Les espèces « non-cibles » dans le viseur
Par exemple, les protocoles évaluent trop peu l’impact des pesticides sur les espèces non-cibles, c’est-à-dire celles qu’ils ne visent pas directement, mais affectent tout de même. “On fait aussi des études sur des espèces qui ne sont pas représentatives. Par exemple, on sait que les abeilles sauvages sont particulièrement en danger, mais elles sont absentes des protocoles”, explique Barbara Berardi, directrice de recherche pour Pollinis.
Là encore, la rapporteuse publique a suivi l’avis des ONG de protection de l’environnement. Elle recommande aux juges “qu’il soit enjoint à l’Etat de mettre en œuvre une évaluation des risques sur les espèces non-cibles dans le cadre de la procédure d’autorisation de mise sur le marché” des pesticides. Elle s’appuie notamment sur un rapport de l’Ifremer et de l’Inrae paru en 2022 qui met en avant “une inadéquation des procédures avec la réalité du terrain.” En revanche, au contraire des ONG, la rapporteuse publique estime “que ce n’est pas en soi une faute” si l’État n’a pas respecté son objectif de réduction des pesticides, le plan Ecophyto n’ayant rien de contraignant.
Une défense de l’État par les lobbys des pesticides
En l’absence d’avocat pour défendre l’État, une étrange scène a eu lieu.

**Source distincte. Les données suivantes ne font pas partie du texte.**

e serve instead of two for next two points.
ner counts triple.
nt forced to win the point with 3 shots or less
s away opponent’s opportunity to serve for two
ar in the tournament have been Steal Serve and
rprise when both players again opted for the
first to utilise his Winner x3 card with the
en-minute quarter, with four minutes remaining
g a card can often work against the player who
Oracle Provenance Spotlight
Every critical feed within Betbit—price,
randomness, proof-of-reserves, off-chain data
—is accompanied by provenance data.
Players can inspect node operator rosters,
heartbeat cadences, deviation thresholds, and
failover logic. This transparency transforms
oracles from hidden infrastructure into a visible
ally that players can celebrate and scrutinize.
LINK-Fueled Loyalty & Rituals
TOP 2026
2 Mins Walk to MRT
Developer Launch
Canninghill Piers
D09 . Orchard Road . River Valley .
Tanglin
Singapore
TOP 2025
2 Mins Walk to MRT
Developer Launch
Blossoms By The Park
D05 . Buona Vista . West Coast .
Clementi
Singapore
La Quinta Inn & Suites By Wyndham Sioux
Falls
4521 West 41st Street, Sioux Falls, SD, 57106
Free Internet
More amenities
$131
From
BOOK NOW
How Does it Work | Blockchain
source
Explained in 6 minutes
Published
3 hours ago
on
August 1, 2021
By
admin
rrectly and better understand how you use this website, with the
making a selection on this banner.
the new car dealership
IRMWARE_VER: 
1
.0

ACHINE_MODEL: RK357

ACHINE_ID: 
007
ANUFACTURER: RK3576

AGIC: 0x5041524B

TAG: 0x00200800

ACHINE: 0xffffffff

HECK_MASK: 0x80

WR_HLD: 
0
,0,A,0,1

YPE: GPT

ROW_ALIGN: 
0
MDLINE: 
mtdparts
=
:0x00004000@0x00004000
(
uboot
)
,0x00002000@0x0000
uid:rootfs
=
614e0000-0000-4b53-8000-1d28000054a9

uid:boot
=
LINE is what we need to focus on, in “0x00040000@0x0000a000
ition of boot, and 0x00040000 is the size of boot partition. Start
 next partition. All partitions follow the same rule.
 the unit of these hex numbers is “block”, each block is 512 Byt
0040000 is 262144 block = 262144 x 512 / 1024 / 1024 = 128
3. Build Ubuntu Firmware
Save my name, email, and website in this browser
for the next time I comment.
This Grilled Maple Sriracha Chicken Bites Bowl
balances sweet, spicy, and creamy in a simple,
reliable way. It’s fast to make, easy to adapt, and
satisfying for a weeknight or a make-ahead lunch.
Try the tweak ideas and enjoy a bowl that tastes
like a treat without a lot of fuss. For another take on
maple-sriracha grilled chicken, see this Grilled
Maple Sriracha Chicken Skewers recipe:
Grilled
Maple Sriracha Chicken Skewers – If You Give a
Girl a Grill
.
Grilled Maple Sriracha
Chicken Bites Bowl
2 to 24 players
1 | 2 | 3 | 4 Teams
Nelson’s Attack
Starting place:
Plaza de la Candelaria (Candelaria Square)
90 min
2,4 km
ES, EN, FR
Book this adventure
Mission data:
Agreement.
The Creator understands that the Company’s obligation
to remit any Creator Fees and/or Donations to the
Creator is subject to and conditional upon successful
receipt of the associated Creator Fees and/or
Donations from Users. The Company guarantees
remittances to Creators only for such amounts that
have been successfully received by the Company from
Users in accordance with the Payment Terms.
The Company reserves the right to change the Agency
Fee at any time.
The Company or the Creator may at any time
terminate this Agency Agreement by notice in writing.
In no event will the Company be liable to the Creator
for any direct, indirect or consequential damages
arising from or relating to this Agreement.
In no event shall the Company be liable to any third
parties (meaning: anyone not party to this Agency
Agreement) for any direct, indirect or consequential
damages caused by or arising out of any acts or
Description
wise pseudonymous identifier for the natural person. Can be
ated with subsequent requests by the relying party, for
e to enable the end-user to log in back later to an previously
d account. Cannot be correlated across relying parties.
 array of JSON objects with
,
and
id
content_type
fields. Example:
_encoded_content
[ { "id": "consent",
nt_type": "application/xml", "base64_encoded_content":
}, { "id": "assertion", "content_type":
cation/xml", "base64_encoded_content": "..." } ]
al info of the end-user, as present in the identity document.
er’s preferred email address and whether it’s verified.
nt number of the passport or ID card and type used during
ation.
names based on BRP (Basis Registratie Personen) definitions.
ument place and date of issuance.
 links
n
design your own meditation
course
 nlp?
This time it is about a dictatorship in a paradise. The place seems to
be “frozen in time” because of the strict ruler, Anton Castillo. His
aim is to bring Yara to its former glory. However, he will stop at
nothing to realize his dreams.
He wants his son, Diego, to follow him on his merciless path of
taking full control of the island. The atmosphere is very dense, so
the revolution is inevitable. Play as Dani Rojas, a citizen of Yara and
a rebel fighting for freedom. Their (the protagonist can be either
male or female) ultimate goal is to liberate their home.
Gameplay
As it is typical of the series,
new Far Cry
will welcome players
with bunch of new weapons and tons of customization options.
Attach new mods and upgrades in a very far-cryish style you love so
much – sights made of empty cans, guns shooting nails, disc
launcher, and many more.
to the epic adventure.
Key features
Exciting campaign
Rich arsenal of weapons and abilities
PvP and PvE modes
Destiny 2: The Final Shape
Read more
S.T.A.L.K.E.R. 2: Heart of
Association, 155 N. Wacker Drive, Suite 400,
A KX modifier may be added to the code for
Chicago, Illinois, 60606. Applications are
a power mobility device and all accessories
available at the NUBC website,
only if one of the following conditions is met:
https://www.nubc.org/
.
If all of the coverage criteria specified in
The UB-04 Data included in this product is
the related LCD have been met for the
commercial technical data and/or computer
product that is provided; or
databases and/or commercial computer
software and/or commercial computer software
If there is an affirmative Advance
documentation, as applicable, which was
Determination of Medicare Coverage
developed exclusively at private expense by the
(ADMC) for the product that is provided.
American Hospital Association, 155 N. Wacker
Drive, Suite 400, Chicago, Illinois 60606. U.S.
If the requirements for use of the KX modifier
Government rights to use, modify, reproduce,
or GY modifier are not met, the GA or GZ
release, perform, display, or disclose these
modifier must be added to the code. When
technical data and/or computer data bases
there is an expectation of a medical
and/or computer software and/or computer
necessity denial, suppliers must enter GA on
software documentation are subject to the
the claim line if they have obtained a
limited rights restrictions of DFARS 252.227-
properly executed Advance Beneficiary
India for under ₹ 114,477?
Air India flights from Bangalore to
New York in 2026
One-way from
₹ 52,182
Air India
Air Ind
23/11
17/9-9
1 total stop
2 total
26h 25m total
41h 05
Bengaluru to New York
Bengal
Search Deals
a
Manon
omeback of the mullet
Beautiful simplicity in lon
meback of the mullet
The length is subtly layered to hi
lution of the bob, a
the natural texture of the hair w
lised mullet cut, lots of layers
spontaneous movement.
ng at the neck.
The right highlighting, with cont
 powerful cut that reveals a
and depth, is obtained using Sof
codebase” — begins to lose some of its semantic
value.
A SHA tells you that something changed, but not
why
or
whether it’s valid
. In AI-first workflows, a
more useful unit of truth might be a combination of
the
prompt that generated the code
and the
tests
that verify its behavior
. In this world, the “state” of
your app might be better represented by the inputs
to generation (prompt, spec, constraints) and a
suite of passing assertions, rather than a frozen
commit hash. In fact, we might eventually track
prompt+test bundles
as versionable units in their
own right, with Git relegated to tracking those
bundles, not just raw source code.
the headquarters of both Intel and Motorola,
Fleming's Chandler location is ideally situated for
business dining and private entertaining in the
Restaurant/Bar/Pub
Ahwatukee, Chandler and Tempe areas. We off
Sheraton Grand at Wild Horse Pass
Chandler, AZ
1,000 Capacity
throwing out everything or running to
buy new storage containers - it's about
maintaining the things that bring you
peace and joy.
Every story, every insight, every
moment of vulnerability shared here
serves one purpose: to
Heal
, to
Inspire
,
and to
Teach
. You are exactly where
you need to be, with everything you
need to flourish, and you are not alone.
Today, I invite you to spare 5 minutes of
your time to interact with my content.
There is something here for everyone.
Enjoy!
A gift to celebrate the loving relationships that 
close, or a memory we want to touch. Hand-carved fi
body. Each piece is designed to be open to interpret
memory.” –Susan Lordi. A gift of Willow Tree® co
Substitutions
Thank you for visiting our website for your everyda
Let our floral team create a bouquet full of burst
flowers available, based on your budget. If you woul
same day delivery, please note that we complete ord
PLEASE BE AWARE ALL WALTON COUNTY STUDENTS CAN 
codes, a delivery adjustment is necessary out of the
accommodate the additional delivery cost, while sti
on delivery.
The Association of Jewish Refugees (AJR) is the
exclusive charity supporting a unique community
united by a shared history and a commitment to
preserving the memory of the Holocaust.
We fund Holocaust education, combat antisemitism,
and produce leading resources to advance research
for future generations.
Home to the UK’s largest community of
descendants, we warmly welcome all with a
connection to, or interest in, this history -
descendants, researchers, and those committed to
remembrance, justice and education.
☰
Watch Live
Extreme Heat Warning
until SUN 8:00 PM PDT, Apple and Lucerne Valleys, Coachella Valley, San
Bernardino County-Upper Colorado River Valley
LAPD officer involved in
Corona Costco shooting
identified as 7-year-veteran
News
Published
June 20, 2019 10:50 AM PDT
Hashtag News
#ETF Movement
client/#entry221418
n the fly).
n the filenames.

Le lobby des entreprises qui commercialisent des produits phytosanitaires en France, Phyteis, était présent en tant « qu’intervenant ». La plaidoirie de son avocat Eric Nigri a rapidement sonné comme une défense par intérim de l’État. « Nous ne comprenons pas. Il n’y a pas de faute de l’État dans la méthodologie (d’évaluation des pesticides) car c’est au niveau de l’Europe qu’il faut décider. » L’avocat s’est ensuite attelé à remettre en question le lien de causalité entre les pesticides et l’effondrement de la biodiversité. « C’est un phénomène multicausal, dont la première raison est le changement d’usage des sols, non les pesticides. » Des arguments balayés par la rapporteuse publique, qui a rappelé la très grande littérature scientifique sur l’impact immense des pesticides sur la santé et les écosystèmes.
« C’est rassurant que la justice aille dans notre sens, confie Dorian Guinard, chercheur en droit public et membre de l’association Biodiversité sous nos pieds. Mais on voit bien que c’est très lent. Nous avons attendu deux ans pour le procès en appel, et même si les juges condamnent une nouvelle fois l’État, il ira en cassation. Rien ne vaut la rapidité de la volonté politique, et elle manque cruellement en ce moment. » Après cette audience, les ONG et l’État ont de nouveau rendez-vous avec la justice pendant la première quinzaine de juillet, où tombera le verdict du procès en appel.